Als mir der Chef den Auftrag gab, eine Platte mit 2 gegenläufigen Rundungen (Kreisabschnitte) zu fräsen. Er meinte "nimm die billigen Rückwandplatten, mach ein paar Teststücke mit verschiedenen Parametern bis der Übergang zwischen den Kurven so ist, daß man ihn leicht verschleifen kann".

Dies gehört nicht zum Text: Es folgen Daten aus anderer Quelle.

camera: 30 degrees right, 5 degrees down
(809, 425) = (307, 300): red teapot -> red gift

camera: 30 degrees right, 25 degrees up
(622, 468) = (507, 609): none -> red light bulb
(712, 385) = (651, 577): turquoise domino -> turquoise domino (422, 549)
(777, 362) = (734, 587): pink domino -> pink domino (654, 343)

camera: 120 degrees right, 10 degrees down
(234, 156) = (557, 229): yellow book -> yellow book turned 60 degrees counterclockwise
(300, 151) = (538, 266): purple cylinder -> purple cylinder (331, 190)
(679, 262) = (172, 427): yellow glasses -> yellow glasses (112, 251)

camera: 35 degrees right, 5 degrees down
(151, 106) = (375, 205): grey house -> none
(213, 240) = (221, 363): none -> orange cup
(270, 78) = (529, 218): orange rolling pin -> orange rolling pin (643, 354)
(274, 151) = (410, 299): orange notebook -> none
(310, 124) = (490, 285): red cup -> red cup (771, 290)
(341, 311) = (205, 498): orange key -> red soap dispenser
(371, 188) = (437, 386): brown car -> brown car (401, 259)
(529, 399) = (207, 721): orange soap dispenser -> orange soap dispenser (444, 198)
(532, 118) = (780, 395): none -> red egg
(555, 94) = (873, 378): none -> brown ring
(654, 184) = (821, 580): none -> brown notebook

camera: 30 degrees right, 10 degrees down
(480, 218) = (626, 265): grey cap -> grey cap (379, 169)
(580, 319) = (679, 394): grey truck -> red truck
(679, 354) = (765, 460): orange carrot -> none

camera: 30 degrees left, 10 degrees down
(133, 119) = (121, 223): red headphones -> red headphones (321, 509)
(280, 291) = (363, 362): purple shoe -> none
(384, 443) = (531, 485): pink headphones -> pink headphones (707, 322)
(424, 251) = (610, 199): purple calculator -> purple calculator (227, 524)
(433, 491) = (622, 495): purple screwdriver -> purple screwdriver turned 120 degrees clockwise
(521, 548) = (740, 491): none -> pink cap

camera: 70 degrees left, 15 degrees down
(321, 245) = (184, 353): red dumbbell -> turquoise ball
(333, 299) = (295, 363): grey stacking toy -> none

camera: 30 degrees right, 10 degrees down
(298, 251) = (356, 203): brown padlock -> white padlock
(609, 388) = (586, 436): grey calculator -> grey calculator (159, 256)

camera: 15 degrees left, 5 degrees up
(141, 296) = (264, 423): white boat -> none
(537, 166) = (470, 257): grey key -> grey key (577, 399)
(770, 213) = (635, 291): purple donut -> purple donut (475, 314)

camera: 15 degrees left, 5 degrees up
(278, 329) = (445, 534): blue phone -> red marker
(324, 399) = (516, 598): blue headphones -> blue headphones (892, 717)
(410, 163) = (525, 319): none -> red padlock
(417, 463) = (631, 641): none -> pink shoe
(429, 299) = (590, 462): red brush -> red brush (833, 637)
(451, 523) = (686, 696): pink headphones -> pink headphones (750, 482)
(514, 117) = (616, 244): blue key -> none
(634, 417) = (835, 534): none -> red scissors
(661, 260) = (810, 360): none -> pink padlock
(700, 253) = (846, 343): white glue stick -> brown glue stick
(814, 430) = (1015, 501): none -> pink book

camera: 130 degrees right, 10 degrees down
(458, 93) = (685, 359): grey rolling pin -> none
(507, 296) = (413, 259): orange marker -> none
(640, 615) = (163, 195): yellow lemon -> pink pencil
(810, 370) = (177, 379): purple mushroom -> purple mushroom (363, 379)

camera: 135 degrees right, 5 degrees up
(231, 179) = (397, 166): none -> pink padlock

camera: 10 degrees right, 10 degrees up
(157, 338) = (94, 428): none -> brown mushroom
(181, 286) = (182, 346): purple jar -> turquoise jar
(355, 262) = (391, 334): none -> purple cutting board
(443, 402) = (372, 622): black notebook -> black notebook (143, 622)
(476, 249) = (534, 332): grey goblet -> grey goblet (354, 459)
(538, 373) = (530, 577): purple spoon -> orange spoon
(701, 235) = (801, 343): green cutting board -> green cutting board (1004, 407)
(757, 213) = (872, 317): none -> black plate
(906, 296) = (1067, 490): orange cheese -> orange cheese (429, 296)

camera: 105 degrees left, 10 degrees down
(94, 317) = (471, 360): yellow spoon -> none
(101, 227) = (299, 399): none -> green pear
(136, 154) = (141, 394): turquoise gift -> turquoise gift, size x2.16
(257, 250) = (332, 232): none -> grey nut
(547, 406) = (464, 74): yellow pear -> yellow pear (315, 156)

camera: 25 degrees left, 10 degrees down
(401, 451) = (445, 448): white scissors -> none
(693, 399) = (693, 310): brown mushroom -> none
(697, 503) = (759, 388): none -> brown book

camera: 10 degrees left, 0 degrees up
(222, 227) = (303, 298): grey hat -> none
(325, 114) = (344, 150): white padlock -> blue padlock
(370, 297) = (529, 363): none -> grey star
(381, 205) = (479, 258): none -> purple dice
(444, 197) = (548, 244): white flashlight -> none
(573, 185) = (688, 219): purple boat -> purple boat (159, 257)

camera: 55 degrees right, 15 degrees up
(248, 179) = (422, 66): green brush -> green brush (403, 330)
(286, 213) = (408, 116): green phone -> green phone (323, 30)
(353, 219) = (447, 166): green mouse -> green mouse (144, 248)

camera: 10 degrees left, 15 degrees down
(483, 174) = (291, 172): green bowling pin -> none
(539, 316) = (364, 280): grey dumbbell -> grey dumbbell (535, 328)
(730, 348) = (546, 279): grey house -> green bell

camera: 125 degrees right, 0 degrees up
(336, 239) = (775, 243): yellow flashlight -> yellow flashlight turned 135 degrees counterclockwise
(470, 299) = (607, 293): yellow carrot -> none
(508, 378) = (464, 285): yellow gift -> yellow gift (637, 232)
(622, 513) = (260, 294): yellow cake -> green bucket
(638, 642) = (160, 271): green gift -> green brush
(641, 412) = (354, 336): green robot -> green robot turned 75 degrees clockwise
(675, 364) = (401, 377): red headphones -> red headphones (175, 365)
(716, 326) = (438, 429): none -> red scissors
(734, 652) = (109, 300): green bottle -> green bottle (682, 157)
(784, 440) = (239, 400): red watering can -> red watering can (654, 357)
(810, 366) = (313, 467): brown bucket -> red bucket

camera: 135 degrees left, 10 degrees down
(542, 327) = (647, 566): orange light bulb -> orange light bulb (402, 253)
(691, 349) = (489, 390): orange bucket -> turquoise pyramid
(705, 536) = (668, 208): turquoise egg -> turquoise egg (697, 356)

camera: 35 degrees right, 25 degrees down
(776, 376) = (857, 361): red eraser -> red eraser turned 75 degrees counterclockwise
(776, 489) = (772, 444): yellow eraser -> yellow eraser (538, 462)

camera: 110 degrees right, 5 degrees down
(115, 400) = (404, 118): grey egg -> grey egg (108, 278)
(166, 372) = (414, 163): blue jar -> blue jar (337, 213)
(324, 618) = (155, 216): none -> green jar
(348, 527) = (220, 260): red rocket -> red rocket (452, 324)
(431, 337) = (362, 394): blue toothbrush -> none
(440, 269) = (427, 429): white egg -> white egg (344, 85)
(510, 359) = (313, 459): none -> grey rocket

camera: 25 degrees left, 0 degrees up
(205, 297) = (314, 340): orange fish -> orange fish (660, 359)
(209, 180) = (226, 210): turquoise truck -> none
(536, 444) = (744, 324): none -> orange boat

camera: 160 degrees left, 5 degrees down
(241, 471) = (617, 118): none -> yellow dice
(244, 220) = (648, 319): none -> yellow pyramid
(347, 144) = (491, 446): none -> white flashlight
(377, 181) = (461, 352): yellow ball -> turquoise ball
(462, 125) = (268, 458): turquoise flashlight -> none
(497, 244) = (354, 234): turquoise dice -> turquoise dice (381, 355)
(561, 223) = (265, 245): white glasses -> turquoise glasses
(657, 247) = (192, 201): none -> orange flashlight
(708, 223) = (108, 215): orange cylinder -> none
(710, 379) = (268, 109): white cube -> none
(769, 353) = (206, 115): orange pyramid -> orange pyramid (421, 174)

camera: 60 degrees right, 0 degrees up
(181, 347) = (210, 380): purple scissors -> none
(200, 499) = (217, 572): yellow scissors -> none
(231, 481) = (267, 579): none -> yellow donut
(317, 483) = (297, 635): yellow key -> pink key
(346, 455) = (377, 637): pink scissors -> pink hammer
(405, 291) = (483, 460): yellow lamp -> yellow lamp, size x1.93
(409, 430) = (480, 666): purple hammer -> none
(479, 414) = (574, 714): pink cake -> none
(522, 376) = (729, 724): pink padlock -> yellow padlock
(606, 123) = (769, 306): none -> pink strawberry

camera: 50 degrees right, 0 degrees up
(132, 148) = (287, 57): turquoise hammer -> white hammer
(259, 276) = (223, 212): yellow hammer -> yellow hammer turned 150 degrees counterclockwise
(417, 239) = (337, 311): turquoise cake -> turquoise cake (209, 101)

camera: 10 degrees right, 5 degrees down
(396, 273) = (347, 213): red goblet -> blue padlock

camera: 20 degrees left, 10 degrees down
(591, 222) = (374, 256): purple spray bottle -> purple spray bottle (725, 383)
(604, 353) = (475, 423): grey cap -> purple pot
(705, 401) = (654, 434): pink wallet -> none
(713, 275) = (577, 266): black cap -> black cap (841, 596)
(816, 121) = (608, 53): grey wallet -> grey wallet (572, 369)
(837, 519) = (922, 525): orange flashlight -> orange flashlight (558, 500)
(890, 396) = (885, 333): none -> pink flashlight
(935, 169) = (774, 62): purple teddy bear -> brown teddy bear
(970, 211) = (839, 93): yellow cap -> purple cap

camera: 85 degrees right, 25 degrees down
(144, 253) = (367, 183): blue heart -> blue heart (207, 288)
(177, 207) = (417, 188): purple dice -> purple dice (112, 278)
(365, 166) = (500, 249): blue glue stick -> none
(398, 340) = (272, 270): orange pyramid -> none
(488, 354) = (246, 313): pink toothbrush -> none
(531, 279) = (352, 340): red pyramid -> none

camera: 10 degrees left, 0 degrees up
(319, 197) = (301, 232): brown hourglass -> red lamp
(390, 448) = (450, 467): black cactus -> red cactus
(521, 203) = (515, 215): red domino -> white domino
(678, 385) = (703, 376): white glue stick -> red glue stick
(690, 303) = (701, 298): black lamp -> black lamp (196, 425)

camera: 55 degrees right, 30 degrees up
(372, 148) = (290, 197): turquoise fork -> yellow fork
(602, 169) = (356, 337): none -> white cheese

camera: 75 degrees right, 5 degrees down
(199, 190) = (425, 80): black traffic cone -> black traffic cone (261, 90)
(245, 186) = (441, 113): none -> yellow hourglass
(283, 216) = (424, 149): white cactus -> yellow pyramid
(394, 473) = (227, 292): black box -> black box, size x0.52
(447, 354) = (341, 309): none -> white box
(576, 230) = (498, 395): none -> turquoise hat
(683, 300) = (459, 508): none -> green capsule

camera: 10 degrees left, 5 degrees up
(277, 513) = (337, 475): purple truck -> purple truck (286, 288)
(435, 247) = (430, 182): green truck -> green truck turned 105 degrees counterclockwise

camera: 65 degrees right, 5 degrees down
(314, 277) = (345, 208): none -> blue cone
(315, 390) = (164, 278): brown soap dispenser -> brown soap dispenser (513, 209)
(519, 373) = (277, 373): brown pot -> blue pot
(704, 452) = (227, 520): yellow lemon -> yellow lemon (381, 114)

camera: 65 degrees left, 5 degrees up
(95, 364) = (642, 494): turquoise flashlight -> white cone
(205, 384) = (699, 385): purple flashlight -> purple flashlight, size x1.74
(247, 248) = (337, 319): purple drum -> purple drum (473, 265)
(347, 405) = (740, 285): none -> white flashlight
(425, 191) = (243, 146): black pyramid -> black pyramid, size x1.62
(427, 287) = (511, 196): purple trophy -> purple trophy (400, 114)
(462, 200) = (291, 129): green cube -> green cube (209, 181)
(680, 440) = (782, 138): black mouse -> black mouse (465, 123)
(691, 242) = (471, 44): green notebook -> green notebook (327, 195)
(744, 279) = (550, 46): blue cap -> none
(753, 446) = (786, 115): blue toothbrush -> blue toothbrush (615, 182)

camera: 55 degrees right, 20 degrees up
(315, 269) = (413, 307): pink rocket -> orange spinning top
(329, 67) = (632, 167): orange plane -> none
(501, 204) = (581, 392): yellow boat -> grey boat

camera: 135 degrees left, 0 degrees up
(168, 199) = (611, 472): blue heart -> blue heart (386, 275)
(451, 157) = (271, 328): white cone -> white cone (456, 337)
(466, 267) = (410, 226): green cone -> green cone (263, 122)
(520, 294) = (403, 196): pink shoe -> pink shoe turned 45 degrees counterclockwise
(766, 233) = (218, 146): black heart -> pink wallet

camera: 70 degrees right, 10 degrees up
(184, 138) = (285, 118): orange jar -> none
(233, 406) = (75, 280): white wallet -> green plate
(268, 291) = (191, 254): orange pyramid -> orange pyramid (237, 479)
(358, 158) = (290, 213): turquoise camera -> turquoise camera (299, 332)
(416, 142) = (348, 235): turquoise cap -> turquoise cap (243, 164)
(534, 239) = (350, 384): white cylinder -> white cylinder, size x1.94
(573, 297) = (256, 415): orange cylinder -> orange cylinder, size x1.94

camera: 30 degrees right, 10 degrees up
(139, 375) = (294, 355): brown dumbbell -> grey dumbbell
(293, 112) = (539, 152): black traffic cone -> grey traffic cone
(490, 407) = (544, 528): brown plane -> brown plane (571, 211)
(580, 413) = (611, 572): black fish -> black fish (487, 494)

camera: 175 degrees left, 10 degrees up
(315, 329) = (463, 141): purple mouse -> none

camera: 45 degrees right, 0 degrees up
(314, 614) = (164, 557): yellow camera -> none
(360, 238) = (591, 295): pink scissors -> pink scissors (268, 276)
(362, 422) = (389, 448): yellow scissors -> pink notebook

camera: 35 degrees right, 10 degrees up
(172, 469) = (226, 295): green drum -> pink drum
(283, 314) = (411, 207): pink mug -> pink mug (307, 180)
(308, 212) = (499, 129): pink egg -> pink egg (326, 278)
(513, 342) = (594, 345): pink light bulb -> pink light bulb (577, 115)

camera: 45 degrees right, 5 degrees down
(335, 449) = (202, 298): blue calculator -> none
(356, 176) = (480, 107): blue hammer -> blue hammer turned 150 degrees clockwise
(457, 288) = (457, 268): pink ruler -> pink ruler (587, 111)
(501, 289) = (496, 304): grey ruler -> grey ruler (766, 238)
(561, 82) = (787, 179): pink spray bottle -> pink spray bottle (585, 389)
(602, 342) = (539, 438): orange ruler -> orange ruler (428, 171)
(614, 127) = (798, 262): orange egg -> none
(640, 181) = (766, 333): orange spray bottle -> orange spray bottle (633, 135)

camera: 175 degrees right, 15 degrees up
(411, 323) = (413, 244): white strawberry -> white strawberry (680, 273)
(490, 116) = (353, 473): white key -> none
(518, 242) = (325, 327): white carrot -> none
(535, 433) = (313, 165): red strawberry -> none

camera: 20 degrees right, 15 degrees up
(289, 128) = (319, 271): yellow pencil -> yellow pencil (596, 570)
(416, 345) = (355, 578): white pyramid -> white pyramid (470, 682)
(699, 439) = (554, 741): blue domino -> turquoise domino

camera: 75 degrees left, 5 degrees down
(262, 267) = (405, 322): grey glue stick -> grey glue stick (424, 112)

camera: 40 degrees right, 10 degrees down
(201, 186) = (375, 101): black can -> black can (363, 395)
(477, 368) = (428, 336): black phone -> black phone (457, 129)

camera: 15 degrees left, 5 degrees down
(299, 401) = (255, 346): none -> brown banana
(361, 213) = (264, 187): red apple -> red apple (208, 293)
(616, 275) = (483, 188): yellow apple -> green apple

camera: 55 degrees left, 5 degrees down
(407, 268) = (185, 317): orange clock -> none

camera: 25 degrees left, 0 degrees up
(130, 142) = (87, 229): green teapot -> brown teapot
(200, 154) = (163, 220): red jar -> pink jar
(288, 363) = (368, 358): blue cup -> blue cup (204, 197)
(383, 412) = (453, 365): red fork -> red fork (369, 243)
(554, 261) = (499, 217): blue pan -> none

Ich dachte mir dann so: "naja, eigentlich müsste ich nur die erste Ableitung der beiden Kreisformeln gleich setzen und die Geichungen dann auflösen, dann habe ich die Mittelpunkte und die Radien als Formel". Naja, technisches Abitur und abgebrochenes Physikstudium waren wohl doch nicht ganz sinnlos, auch wenn ich das "Handwerk" des lösens nicht mehr hinbekommen hätte, aber dafür hatte ich ja dann die Rechenmaschine Jedenfalls gab es da am Übergang dann nichts zu schleifen. Der Chef fragte noch wie ich das hinbekommen habe, ich so "naja, ich hab halt die erste Ableitung der beiden Kreisformeln gleich gesetzt und dann die resultierende Formel nach r2 aufgelöst" -- ich bekam einen leeren Blick und er wollte nie mehr wissen wie oder warum ich was gemacht habe

Hätte ich fast vergessen, einen Sharp PC1251 in Komplettausstattung (Drucker, Kassetteninterface) hatte ich Ende der 80er auch mal noch, aber das war ja eher ein BASIC computer als ein Programmierbarer Taschenrechner.